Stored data

===============

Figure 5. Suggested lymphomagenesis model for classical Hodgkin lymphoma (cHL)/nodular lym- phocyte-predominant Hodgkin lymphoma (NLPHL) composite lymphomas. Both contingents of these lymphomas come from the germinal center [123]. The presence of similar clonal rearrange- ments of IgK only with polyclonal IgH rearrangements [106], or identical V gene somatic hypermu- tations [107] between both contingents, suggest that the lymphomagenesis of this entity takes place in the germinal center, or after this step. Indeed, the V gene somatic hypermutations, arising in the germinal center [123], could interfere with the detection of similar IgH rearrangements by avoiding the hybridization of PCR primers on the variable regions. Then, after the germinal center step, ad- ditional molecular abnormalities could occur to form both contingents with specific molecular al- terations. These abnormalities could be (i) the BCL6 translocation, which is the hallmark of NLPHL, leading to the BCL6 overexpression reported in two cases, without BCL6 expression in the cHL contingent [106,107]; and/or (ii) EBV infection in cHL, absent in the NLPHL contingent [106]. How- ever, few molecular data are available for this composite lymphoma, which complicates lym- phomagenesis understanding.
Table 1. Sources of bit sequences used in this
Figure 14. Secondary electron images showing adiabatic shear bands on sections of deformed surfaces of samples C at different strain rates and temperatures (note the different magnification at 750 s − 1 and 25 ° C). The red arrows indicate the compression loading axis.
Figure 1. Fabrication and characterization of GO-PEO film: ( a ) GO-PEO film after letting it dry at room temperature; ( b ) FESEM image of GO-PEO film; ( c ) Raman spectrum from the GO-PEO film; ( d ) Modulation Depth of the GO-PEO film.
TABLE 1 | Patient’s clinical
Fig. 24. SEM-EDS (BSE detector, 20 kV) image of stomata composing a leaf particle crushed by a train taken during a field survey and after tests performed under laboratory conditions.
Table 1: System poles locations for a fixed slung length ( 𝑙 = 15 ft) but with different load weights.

===============

TASK INSTRUCTIONS: Copy out the entries above again, keeping them exact.

RESULT OF THIS EXERCISE:
Figure 5. Suggested lymphomagenesis model for classical Hodgkin lymphoma (cHL)/nodular lym- phocyte-predominant Hodgkin lymphoma (NLPHL) composite lymphomas. Both contingents of these lymphomas come from the germinal center [123]. The presence of similar clonal rearrange- ments of IgK only with polyclonal IgH rearrangements [106], or identical V gene somatic hypermu- tations [107] between both contingents, suggest that the lymphomagenesis of this entity takes place in the germinal center, or after this step. Indeed, the V gene somatic hypermutations, arising in the germinal center [123], could interfere with the detection of similar IgH rearrangements by avoiding the hybridization of PCR primers on the variable regions. Then, after the germinal center step, ad- ditional molecular abnormalities could occur to form both contingents with specific molecular al- terations. These abnormalities could be (i) the BCL6 translocation, which is the hallmark of NLPHL, leading to the BCL6 overexpression reported in two cases, without BCL6 expression in the cHL contingent [106,107]; and/or (ii) EBV infection in cHL, absent in the NLPHL contingent [106]. How- ever, few molecular data are available for this composite lymphoma, which complicates lym- phomagenesis understanding.
Table 1. Sources of bit sequences used in this
Figure 14. Secondary electron images showing adiabatic shear bands on sections of deformed surfaces of samples C at different strain rates and temperatures (note the different magnification at 750 s − 1 and 25 ° C). The red arrows indicate the compression loading axis.
Figure 1. Fabrication and characterization of GO-PEO film: ( a ) GO-PEO film after letting it dry at room temperature; ( b ) FESEM image of GO-PEO film; ( c ) Raman spectrum from the GO-PEO film; ( d ) Modulation Depth of the GO-PEO film.
TABLE 1 | Patient’s clinical
Fig. 24. SEM-EDS (BSE detector, 20 kV) image of stomata composing a leaf particle crushed by a train taken during a field survey and after tests performed under laboratory conditions.
Table 1: System poles locations for a fixed slung length ( 𝑙 = 15 ft) but with different load weights.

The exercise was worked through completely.